> _TASK DESCRIPTION_
Practice item. Set the material below down again exactly, with no pictures.

> _EXERCISE DATA_
-------
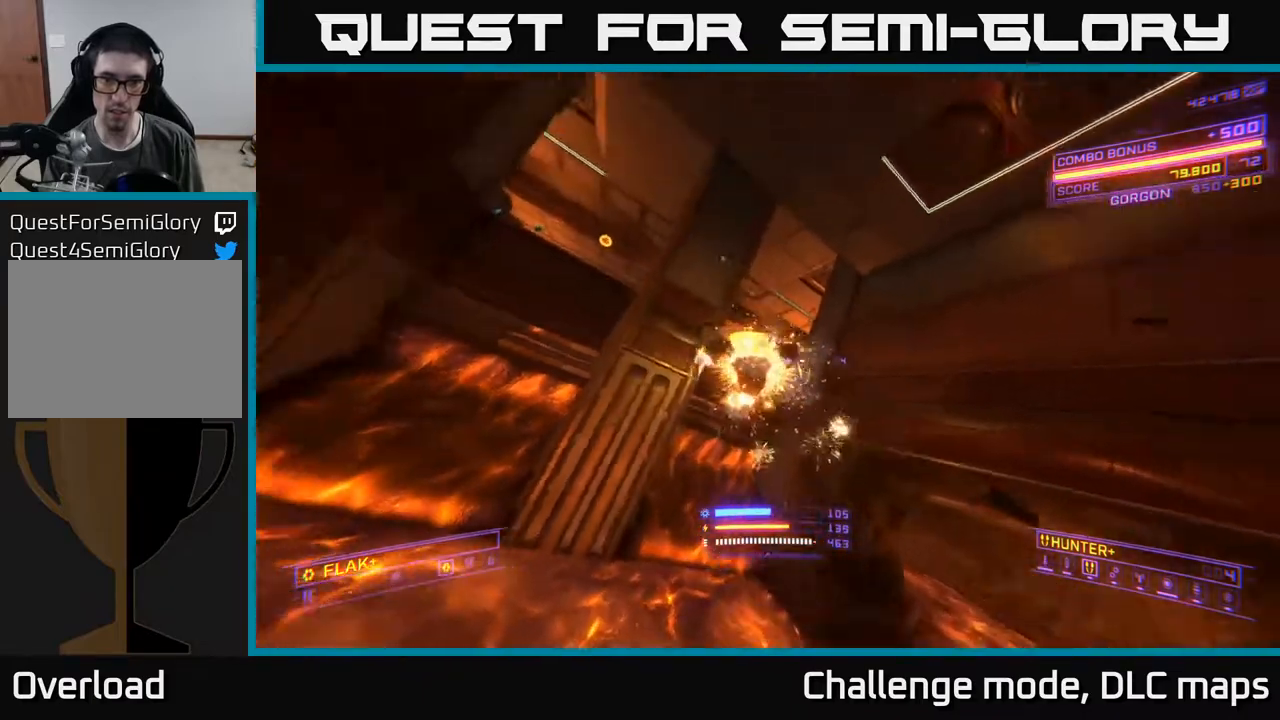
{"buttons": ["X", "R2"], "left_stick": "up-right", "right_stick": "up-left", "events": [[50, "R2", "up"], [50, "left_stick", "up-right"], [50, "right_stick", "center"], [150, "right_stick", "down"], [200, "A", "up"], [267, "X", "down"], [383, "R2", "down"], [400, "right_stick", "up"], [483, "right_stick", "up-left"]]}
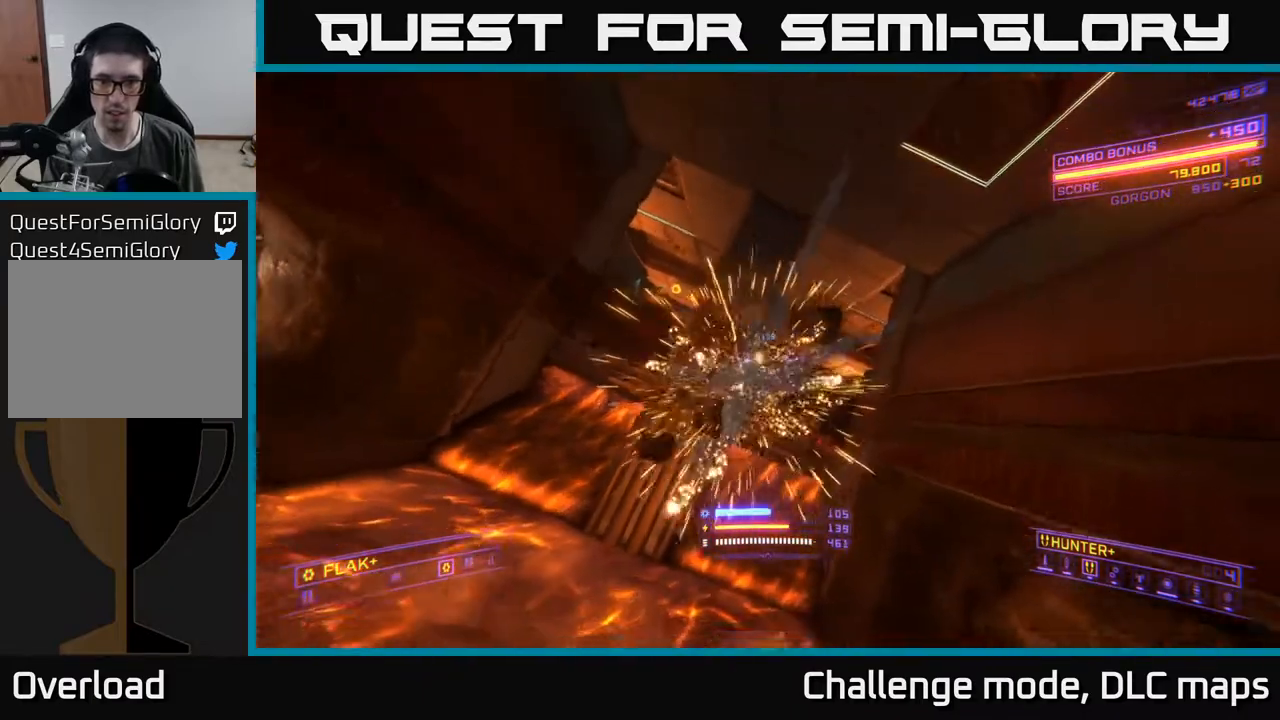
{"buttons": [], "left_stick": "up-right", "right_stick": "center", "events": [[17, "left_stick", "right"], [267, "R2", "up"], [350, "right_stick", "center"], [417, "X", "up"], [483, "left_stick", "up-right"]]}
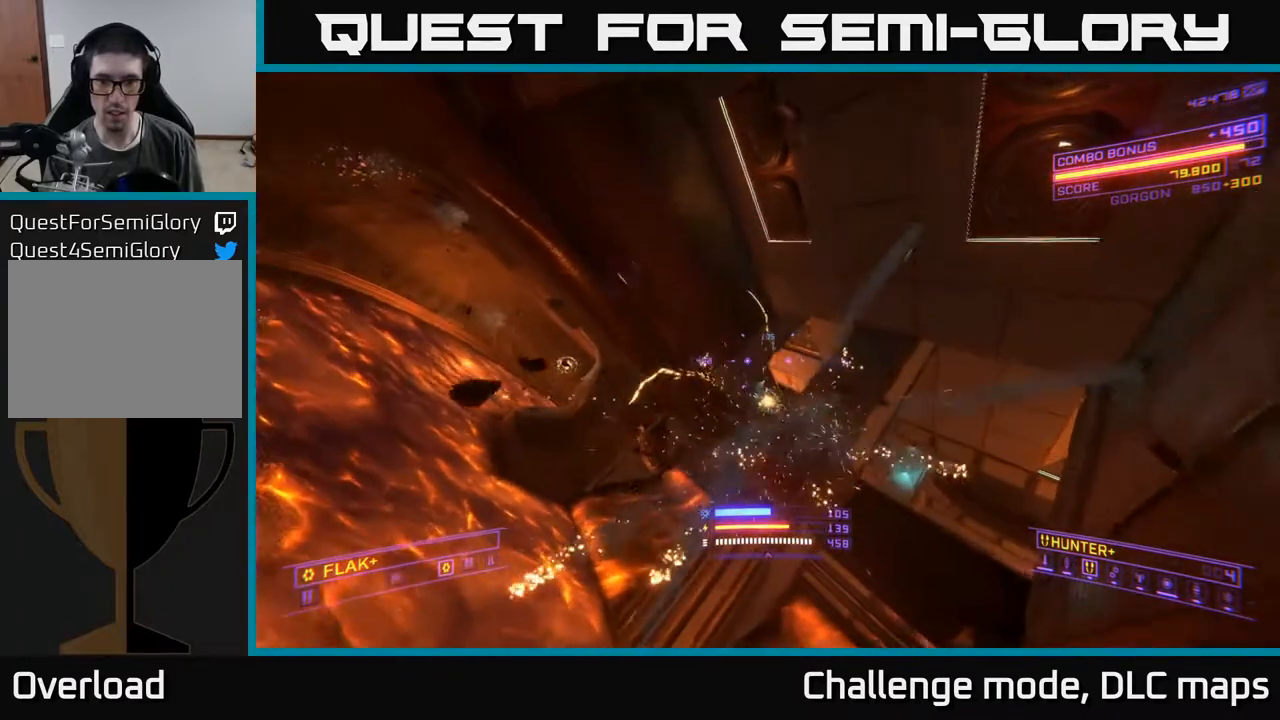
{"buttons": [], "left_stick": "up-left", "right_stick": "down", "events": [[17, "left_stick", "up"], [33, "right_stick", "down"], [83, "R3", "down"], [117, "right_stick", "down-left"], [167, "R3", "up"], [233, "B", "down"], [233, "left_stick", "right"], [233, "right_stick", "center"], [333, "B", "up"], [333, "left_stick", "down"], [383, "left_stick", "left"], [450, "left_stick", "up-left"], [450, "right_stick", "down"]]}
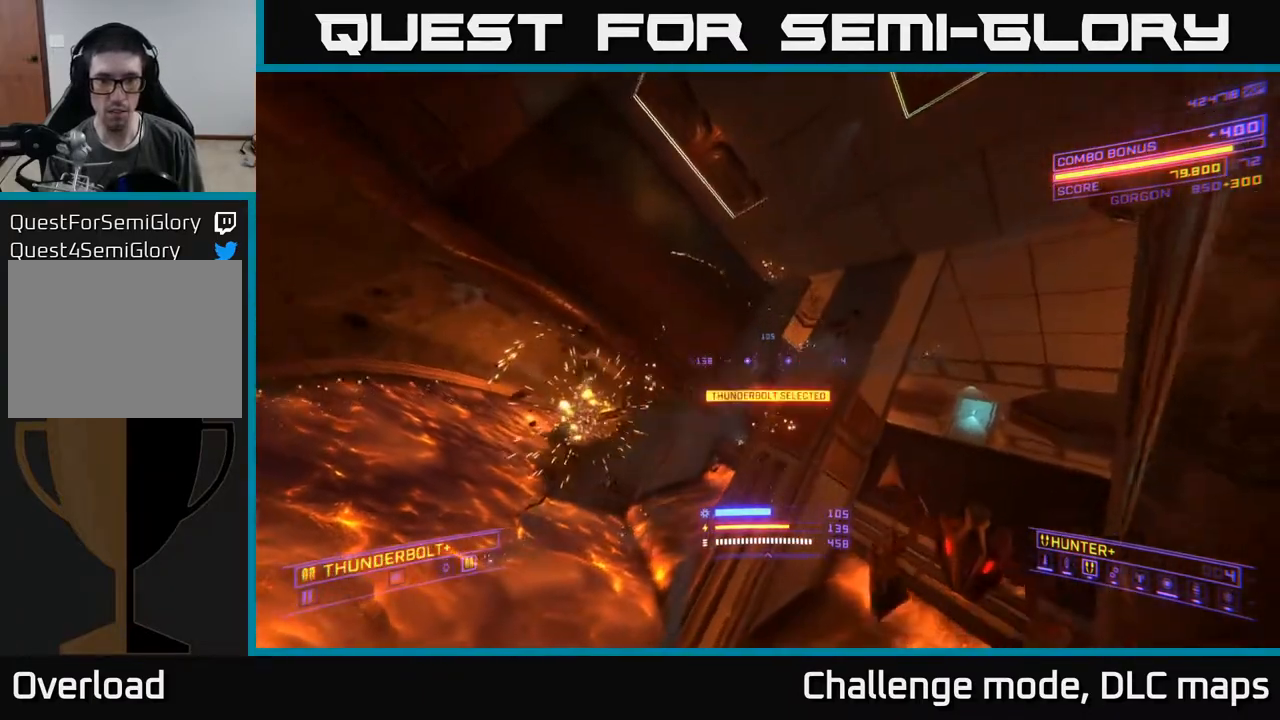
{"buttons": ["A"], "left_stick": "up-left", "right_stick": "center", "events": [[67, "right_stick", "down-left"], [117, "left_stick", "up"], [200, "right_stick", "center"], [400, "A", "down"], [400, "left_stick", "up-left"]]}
-------
> _ANSWER SECTION_
{"buttons": ["X", "R2"], "left_stick": "up-right", "right_stick": "up-left", "events": [[50, "R2", "up"], [50, "left_stick", "up-right"], [50, "right_stick", "center"], [150, "right_stick", "down"], [200, "A", "up"], [267, "X", "down"], [383, "R2", "down"], [400, "right_stick", "up"], [483, "right_stick", "up-left"]]}
{"buttons": [], "left_stick": "up-right", "right_stick": "center", "events": [[17, "left_stick", "right"], [267, "R2", "up"], [350, "right_stick", "center"], [417, "X", "up"], [483, "left_stick", "up-right"]]}
{"buttons": [], "left_stick": "up-left", "right_stick": "down", "events": [[17, "left_stick", "up"], [33, "right_stick", "down"], [83, "R3", "down"], [117, "right_stick", "down-left"], [167, "R3", "up"], [233, "B", "down"], [233, "left_stick", "right"], [233, "right_stick", "center"], [333, "B", "up"], [333, "left_stick", "down"], [383, "left_stick", "left"], [450, "left_stick", "up-left"], [450, "right_stick", "down"]]}
{"buttons": ["A"], "left_stick": "up-left", "right_stick": "center", "events": [[67, "right_stick", "down-left"], [117, "left_stick", "up"], [200, "right_stick", "center"], [400, "A", "down"], [400, "left_stick", "up-left"]]}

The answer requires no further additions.